Texto fuente:

Gracias al bautismo, que nos hace miembros de Cristo, cada cristiano tiene la capacidad de hacerlo visible en la sociedad. Por ello, la visita pastoral del obispo pretende fortalecer esta convicción para que cada cristiano descubra su enorme dignidad y su misión ineludible: mostrar con sus palabras y hechos que Cristo vive en él y en la comunidad de la que forma parte. Cuando se dice que el obispo confirma en la fe, se quiere decir que nos afianza en la certeza de pertenecer a Cristo, en la profunda convicción de que somos el «signo» de que Cristo vive y ofrece la salvación a todos los hombres. Por eso es fundamental que las comunidades cristianas tomen conciencia de que, gracias a ellas, Cristo se hace presente en un determinado lugar. Todas las acciones de una parroquia —culto, evangelización y caridad— son acciones de Cristo que vive en nosotros y se manifiesta en cuanto hacemos.
Esto no sería posible sin avanzar en la santidad de todo el pueblo de Dios, que pide a cada cristiano vivir con responsabilidad su condición de miembro de Cristo. La santidad no es algo abstracto sino la vida misma transformada por Cristo mediante la oración, la escucha atenta de su Palabra, la participación en los sacramentos y la práctica humilde de la caridad. En la visita pastoral, el obispo, como servidor de la santidad de los cristianos, tiene que alentarlos a no decaer, a participar activamente en la vida de la iglesia y a dar testimonio de su fe con alegría y fortaleza. Su misión es reavivar en cada cristiano la alegría del encuentro con Cristo resucitado gracias al cual podemos caminar seguros hacia la casa del Padre.

Tareas:
(a) En el texto sobre la visita pastoral, ¿por qué busca esa visita fortalecer en cada cristiano la convicción de que puede hacer visible a Cristo? Contesta en una a tres oraciones.
(b) Traduce al inglés esta oración del texto sobre la visita pastoral: «La santidad no es algo abstracto sino la vida misma transformada por Cristo mediante la oración, la escucha atenta de su Palabra, la participación en los sacramentos y la práctica humilde de la caridad.»
Las líneas proceden de una fuente distinta a la del texto.

Lista de líneas:
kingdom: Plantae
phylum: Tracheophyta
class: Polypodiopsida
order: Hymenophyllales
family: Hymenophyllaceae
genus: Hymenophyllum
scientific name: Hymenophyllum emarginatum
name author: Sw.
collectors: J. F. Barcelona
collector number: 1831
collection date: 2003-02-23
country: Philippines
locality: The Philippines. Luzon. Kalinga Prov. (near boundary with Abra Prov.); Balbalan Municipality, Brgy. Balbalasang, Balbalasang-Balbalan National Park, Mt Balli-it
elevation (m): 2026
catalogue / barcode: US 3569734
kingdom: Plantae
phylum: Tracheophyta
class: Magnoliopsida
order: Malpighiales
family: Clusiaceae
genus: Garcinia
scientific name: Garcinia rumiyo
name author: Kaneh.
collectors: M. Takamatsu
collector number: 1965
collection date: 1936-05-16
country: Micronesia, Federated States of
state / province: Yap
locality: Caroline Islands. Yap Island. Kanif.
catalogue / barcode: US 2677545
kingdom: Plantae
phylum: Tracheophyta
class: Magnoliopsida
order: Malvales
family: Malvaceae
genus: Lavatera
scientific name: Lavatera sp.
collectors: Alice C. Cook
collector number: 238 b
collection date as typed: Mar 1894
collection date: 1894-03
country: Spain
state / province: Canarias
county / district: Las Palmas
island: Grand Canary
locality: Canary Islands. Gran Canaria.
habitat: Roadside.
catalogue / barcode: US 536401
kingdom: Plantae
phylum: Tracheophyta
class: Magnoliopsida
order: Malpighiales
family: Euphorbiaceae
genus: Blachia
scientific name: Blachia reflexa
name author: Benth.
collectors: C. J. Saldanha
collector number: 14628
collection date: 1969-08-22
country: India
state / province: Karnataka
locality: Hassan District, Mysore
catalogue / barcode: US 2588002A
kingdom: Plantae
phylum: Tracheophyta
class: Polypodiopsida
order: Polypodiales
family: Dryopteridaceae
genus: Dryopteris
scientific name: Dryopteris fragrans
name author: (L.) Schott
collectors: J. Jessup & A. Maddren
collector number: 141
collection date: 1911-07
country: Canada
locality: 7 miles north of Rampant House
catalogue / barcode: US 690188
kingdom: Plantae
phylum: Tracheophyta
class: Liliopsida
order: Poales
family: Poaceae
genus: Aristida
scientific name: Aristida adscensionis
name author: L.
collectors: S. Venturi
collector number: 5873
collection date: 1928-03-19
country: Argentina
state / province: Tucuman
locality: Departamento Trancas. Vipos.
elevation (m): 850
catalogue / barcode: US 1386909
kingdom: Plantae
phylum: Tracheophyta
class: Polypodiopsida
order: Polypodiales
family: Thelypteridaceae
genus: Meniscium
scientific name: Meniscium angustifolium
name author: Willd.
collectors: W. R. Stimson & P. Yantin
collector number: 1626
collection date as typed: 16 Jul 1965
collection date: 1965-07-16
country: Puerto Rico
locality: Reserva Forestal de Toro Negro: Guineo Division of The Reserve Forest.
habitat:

Resultados esperados:
(a) Porque el bautismo hace a cada cristiano miembro de Cristo y le da así la capacidad de hacerlo visible en la sociedad. Por eso la visita busca que cada cristiano descubra su dignidad y su misión de mostrar con palabras y hechos que Cristo vive en él y en su comunidad.

(b) Holiness is not something abstract but life itself transformed by Christ through prayer, attentive listening to his Word, participation in the sacraments, and the humble practice of charity.